▸ **PROBLEM STATEMENT**: Please transcribe, word for word, only the lines from the one containing "OK. Remaining looks: 6." through the last line of the records below, both included, and leave out every picture.

▸ **EXTRACTED DATA**:
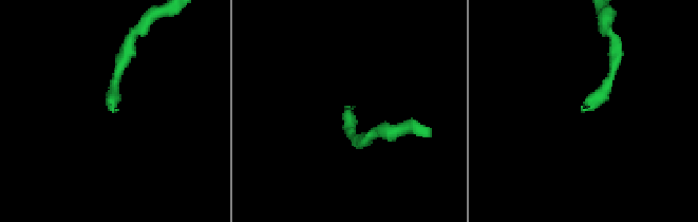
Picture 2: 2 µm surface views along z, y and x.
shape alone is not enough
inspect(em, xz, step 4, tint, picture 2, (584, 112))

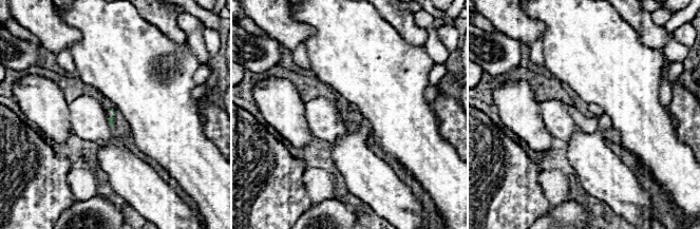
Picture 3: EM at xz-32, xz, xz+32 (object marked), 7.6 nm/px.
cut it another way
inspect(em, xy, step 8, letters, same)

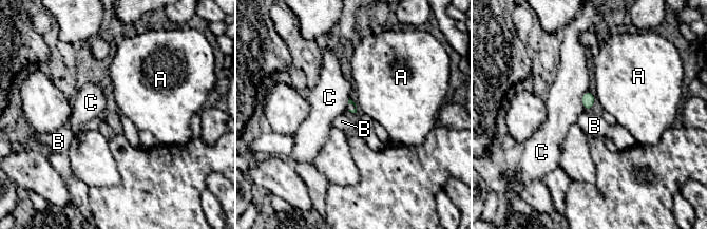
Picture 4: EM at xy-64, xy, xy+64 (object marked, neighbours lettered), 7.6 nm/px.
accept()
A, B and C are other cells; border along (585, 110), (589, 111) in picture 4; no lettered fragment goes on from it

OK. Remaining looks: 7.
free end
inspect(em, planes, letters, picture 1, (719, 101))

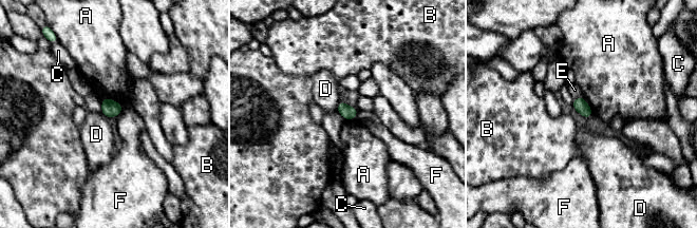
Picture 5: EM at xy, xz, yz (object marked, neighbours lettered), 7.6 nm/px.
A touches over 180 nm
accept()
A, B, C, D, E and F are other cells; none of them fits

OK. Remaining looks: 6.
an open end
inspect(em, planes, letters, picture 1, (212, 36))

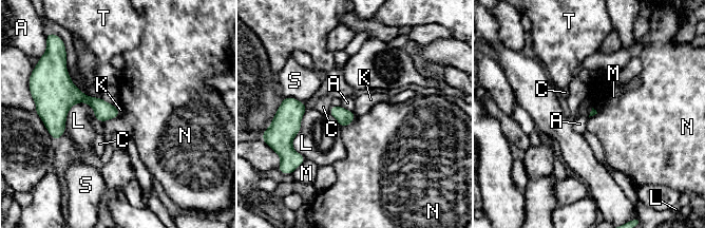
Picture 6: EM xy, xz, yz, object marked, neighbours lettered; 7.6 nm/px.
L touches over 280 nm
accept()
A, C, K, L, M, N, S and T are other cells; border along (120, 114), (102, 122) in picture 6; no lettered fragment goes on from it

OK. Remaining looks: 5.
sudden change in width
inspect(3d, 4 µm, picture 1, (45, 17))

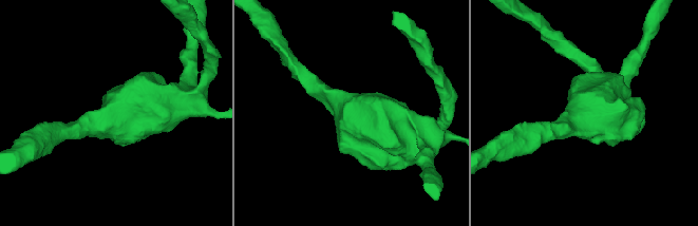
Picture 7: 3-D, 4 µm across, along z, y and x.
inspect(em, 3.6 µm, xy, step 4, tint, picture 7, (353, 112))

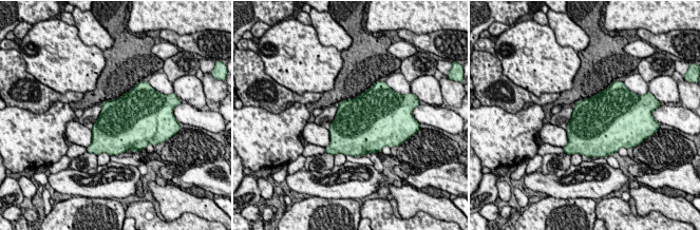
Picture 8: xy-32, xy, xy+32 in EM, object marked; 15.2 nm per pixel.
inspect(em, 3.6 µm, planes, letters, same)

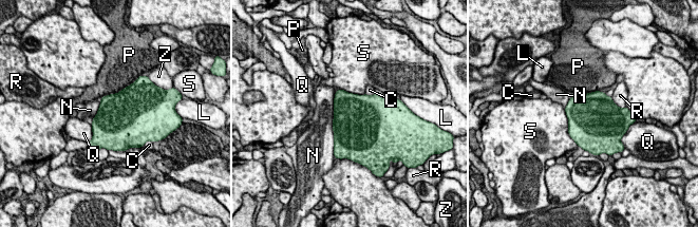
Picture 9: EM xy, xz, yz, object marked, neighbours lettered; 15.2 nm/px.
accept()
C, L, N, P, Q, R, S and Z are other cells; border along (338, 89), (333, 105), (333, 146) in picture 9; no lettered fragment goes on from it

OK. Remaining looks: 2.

▸ **SOLUTION TO THIS TASK**:
OK. Remaining looks: 6.
an open end
inspect(em, planes, letters, picture 1, (212, 36))

Picture 6: EM xy, xz, yz, object marked, neighbours lettered; 7.6 nm/px.
L touches over 280 nm
accept()
A, C, K, L, M, N, S and T are other cells; border along (120, 114), (102, 122) in picture 6; no lettered fragment goes on from it

OK. Remaining looks: 5.
sudden change in width
inspect(3d, 4 µm, picture 1, (45, 17))

Picture 7: 3-D, 4 µm across, along z, y and x.
inspect(em, 3.6 µm, xy, step 4, tint, picture 7, (353, 112))

Picture 8: xy-32, xy, xy+32 in EM, object marked; 15.2 nm per pixel.
inspect(em, 3.6 µm, planes, letters, same)

Picture 9: EM xy, xz, yz, object marked, neighbours lettered; 15.2 nm/px.
accept()
C, L, N, P, Q, R, S and Z are other cells; border along (338, 89), (333, 105), (333, 146) in picture 9; no lettered fragment goes on from it

OK. Remaining looks: 2.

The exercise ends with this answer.